Over 150 instances of end-of-life software were discovered, including Microsoft Internet Information Services (IIS), OpenSSL, and Exim. “End-of-life software is more susceptible to new vulnerabilities and exploits because it no longer receives security updates, making it an easy target,” the researchers said.

Censys said while CISA’s directive only applied to FCEB agencies, all organizations should harden the interfaces within their networks, given they were often targeted by threat actors.

“These internet-exposed devices have long been the low-hanging fruit for threat actors to gain unauthorized access to important assets, and it’s encouraging that the federal government is taking this step to proactively improve their overall security posture and those of their adjacent systems.”

How widespread is the problem and how hard is the fix?

The BOD more specifically will force Federal agencies to adopt a more comprehensive external attack surface management (EASM) strategy.

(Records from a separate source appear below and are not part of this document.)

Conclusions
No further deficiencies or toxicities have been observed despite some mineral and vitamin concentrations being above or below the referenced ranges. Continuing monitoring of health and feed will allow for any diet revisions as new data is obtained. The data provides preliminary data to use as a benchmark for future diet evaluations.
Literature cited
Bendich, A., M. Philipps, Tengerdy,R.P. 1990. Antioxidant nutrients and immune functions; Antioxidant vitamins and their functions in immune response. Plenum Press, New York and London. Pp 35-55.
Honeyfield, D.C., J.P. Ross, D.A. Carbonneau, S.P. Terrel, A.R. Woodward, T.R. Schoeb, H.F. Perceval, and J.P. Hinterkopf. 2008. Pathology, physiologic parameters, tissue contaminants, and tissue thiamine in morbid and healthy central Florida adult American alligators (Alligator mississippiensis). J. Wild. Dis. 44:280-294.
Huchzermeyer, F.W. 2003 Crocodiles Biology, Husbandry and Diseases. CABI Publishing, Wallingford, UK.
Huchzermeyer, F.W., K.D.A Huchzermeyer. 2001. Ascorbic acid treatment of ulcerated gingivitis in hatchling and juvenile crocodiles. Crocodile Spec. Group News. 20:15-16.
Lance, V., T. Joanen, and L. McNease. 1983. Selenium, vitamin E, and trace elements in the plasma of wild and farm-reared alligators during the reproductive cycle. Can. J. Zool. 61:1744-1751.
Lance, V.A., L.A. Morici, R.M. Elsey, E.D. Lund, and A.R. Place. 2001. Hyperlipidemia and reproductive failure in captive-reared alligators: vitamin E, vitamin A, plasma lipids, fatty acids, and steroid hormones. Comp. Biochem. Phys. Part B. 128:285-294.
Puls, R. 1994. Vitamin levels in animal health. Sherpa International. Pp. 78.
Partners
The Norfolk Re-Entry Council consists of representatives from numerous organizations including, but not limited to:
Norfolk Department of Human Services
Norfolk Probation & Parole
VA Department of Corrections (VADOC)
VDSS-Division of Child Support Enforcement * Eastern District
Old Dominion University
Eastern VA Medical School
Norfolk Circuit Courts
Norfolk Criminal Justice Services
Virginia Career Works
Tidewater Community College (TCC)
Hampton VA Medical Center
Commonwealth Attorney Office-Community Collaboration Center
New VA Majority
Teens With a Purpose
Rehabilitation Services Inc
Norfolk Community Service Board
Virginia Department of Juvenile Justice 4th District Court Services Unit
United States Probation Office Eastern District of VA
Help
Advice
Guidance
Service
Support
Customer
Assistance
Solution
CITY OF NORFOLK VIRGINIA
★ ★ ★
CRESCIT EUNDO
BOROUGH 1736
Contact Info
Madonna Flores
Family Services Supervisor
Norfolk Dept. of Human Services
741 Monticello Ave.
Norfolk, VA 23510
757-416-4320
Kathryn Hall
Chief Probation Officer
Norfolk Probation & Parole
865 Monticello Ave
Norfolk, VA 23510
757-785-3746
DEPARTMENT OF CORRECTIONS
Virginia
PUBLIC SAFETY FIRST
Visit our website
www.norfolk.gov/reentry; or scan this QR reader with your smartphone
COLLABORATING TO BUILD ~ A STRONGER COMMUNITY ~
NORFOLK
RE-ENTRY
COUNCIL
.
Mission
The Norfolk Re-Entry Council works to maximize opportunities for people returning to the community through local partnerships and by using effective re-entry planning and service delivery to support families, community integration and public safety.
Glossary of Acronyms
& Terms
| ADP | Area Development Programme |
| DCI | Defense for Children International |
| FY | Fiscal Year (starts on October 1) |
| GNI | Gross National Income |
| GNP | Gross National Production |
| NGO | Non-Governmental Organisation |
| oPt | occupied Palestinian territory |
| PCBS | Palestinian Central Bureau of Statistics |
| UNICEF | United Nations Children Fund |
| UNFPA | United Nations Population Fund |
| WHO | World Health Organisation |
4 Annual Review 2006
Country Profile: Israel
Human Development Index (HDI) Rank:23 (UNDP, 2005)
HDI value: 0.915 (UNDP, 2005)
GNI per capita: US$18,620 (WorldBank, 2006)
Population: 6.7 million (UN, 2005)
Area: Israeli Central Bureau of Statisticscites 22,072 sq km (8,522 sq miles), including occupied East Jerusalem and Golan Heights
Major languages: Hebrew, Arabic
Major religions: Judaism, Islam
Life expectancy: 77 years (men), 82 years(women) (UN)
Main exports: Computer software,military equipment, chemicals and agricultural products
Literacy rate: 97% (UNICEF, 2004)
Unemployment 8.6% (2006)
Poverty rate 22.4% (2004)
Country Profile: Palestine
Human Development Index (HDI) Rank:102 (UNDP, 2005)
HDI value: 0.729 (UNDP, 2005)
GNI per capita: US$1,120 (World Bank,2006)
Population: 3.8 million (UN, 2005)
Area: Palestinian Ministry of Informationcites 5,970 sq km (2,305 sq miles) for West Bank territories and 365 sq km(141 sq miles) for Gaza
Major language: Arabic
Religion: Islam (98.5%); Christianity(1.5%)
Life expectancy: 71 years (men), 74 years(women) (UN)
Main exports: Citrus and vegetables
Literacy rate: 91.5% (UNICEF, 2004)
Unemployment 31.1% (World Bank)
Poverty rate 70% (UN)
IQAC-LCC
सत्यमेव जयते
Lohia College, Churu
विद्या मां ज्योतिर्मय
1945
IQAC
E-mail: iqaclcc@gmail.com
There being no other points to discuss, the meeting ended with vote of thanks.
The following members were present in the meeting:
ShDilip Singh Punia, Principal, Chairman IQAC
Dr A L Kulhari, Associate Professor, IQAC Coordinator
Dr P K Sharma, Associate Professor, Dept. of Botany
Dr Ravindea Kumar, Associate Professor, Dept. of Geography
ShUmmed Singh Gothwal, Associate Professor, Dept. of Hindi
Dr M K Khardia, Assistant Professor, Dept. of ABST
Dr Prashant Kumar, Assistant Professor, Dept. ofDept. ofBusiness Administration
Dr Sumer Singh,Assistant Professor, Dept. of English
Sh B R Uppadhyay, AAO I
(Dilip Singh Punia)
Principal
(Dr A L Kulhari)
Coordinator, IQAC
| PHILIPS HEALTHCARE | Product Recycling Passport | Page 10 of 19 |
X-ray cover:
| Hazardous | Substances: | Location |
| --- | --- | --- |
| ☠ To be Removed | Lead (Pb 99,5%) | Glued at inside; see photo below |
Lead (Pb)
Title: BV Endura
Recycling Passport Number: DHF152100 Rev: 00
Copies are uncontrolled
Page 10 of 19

External attack surfaces are a major source of breaches, exposing insecure or misconfigured APIs, IoT devices and under-patched servers to adversaries.

Rob Gurzeev, CEO and co-founder of attack surface management firm CyCognito, points out that the directive will have a far-reaching impact beyond just FCEB agencies. Non-governmental supply chain partners will also be under increased scrutiny for external attack surface weak spots. These third-party risks or subsidiary risks are often the overlooked weakest link in a tightly managed enterprise network (PDF).

“Big companies have tens of thousands of exposed web interfaces today, as every DevOps tool, OpenSource tool, and even hardware assets have web interfaces for management now,” Gurzeev said. “The shift to the cloud essentially connected millions of ‘machines’ to the internet – not behind a firewall.”

Gurzeev said that despite the fact that the bulk of an organization’s network infrastructure is behind a firewall, 80 percent of the network risk is found within the external attack surface, exposed to the public internet. Wors, he said, external surface vulnerabilities can take ten-times longer to detect and mitigate. “Additionally, dwell time—the period from breach to mitigation—averages three to four months, and can sometimes stretch to six,” he said.

BOD 23-02: Directive Details

The directive mandates agencies regularly scan and report the security readiness of internet-facing devices to CISA. It also requires agencies to fix found issues within 14 days of finding or being notified of them. If a patch isn’t immediately available, then CISA requires agencies to isolate or ban outside access to resources.

  • The CISA mandate also includes:
  • Comprehensive asset inventory
  • A vulnerability management
  • Blueprint for incident response
  • Mitigation based on risk and compliance

Lastly, agencies must layer Zero Trust Architecture technology into managed networks identified by CISA. 

“While this new mandate impacts agencies directly, it also impacts their supply chain partners as well,” wrote Pablo Quiroga, director of product management, at Qualys in a blog post responding to the directive.